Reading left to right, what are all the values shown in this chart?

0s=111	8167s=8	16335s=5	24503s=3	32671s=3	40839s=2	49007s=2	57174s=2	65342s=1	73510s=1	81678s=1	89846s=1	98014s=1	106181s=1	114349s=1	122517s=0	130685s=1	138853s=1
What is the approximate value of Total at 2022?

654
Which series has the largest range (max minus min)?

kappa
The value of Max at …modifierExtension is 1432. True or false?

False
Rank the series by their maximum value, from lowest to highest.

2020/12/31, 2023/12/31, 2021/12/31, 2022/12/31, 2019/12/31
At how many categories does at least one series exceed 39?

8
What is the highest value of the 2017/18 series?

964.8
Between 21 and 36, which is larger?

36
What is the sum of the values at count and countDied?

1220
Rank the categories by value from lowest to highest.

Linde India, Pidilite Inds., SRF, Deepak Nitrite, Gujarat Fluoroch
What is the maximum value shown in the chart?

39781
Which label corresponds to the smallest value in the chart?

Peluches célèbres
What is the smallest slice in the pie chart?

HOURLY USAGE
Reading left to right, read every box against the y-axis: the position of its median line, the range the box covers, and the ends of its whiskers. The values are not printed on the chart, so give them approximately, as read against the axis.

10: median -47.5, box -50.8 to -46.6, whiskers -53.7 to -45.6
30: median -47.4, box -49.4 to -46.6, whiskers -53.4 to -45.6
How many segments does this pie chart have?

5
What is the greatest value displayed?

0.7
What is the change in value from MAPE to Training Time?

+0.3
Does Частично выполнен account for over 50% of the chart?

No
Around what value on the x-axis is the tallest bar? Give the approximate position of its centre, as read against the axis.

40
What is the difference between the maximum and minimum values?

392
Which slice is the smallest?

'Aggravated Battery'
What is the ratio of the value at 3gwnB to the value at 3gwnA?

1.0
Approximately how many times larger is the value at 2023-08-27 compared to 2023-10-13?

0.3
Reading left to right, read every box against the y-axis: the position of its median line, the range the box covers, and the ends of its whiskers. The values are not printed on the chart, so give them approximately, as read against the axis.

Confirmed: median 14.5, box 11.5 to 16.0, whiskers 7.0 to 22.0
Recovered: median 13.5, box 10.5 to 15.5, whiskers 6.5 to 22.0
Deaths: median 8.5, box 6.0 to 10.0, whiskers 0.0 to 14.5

######

The task: Reproduce verbatim every line of the rows from the very first line through the line containing "Rank the categories", with both of those lines included.

Exercise response:
Reading left to right, what are all the values shown in this chart?

0s=111	8167s=8	16335s=5	24503s=3	32671s=3	40839s=2	49007s=2	57174s=2	65342s=1	73510s=1	81678s=1	89846s=1	98014s=1	106181s=1	114349s=1	122517s=0	130685s=1	138853s=1
What is the approximate value of Total at 2022?

654
Which series has the largest range (max minus min)?

kappa
The value of Max at …modifierExtension is 1432. True or false?

False
Rank the series by their maximum value, from lowest to highest.

2020/12/31, 2023/12/31, 2021/12/31, 2022/12/31, 2019/12/31
At how many categories does at least one series exceed 39?

8
What is the highest value of the 2017/18 series?

964.8
Between 21 and 36, which is larger?

36
What is the sum of the values at count and countDied?

1220
Rank the categories by value from lowest to highest.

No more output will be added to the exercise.